Apocalypse Now (1979)

 

This is the quintessential movie about Vietnam.  I never saw it in my youth--or ever before--but it was the definitive statement about what was wrong with the war.  The chaos that it conveys is remarable and moving.  I watched it related to a film analysis class, and it showed in the weeks between cinematopgraphy and editing--two things that the film has come to be known for.  Coppola edited it to a 2 1/2 hour movie, but then issued a 3 1/2 hour version.  having just watched the 2 1/2 hour version, that is definitely enough time to get the gist of the message, which is that no one in the combat theatre of Southeast Asia was entirely with it.  The commanding officers are all over the place--inured to the danger, gone rogue, or just plain gone--men are left commander-less to fight as best they can.  The use of drugs and alcohol was rampant and only escalated the disorder that prevailed.  The intensity of the color and the sound that pervades the movie leads to a sense of entering an alternative world as you watch the movie.  It is bold and sweeping and frightening, just like war.

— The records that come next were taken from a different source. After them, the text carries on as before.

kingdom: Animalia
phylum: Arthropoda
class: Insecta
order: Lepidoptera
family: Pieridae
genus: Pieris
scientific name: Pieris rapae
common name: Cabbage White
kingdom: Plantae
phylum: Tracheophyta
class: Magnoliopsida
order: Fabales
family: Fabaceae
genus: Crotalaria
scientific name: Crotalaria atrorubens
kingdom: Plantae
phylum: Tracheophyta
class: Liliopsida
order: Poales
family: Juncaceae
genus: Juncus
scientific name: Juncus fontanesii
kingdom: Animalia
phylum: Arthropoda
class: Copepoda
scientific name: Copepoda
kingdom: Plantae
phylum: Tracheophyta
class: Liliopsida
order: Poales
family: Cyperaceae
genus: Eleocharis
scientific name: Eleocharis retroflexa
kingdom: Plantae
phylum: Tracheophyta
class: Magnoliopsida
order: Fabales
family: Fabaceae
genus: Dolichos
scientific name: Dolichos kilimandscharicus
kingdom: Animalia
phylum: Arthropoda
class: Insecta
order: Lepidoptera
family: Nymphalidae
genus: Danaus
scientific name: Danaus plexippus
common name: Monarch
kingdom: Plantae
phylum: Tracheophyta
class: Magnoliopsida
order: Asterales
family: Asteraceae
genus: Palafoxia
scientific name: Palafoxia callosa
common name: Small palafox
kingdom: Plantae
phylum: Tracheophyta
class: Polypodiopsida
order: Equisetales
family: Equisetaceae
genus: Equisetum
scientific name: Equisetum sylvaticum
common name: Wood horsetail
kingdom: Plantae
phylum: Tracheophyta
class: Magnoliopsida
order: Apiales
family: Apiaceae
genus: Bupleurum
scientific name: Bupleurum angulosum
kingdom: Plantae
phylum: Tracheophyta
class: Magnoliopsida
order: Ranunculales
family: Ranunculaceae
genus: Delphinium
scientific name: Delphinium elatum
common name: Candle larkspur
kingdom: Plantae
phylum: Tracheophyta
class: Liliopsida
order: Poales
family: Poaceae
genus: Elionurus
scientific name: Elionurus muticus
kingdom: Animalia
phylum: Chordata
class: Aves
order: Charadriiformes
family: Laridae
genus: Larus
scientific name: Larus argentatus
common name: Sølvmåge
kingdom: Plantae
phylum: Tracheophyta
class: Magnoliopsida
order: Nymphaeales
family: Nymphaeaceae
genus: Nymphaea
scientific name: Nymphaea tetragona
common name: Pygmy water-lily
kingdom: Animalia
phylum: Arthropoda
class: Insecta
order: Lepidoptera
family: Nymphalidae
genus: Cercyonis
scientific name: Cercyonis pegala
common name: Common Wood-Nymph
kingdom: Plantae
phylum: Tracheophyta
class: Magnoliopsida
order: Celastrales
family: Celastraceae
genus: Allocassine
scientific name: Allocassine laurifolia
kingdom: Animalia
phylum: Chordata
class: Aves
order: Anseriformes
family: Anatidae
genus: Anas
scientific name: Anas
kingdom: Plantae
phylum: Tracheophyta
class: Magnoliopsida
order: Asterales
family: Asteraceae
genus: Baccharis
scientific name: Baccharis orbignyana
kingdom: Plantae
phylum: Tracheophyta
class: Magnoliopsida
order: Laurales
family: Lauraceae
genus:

The story concerns a journey upriver by Capt. Willard (Martin Sheen, looking even younger than his 36 years here), who commands a patrol boat to penetrate behind enemy lines and discover the secret redoubt of the almost mythical Col. Kurtz (Marlon Brando, looking older and more haggard than his 55 years) -- one of the Army's most decorated soldiers, who had gone rogue and was now leading his own band of tribesmen, decapitating and hanging people left and right. The story is based on Conrad's Heart of Darkness, but replaces the implacable mystery of the upper reaches of the Congo with the equally unfathomable mystery of the American venture in Vietnam. When you get to the bottom of who Kurtz has become and what he is thinking, you can see how the war transformed the original American idealism.

The film was shot in the Philippines and, much like Herzog's 'Fitzcaraldo', it was plagued by it's own disasters from the very beginning (maybe when you are telling a real life horror story in the medium of film, the story recapitulates itself in the real life filming).  Coppola invested millions of his own dollars into the movie, ignored warnings about jungle filming and monsoons, displayed his spectacular and immature temper on a regular basis, and had a cast and crew that were taking their parts seriously enough to be stoned and drunk every day of filming.  It was the 1970's after all.  Despite all this, it was a pleasure to watch Martin Sheen, but apparently he had a heart attack during the filming and the alcoholic bender that his character is on at the front end of the movie was not acting on his part.  What they say about making sausage appears to apply to this film, but in the end, it is a masterpiece.